Description:
Suppose that a long-used diagnostic test has a sensitivity of 0.74 and a specificity 0.81. A new diagnostic test is considered for adoption, but it must be shown to have greater sensitivity and specificity than these two values.
The researchers wish to know the sample sizes needed to obtain 90% power, if the assumed sensitivity of the new diagnostic test is between 0.05 and 0.1 greater than 0.74, and the assumed specificity is 0.86.
For the population of interest, somewhere between 10% and 25% of subjects are expected to have the condition.
When solving for sample size, one must choose whether to base the sample size on the Sensitivity power or the Specificity power. Often, when the power is high enough for the Sensitivity, it is also high enough for the Specificity, but that is not always the case. We will first run the sample size analysis based on the Sensitivity Power.
For all scenarios, except the last one, the power condition is met for both Sensitivity and Specificity.
In a moment, we can re-run the sample size analysis based on the Specificity power.
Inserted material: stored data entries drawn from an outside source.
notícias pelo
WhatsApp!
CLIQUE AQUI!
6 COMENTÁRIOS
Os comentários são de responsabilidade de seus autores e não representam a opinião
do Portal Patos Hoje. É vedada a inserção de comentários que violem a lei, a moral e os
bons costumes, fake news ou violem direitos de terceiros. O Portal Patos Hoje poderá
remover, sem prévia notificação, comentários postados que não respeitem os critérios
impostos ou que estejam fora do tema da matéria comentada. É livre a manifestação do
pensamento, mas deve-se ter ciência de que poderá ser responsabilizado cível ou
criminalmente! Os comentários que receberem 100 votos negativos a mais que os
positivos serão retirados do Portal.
For each scenario, the total sample size is given (as N), and the sample size of the positive condition group, which is derived using the prevalence, is given (as N1).
The sample size chart gives a visual comparison of each sensitivity-prevalence combination.
The sample size analysis can be re-run, based on Specificity power, to determine the needed sample size for the last scenario.
For the last line, the power requirement is now met for both sensitivity and specificity.
Notably, the sensitivity powers for all other scenarios are below the needed 90%.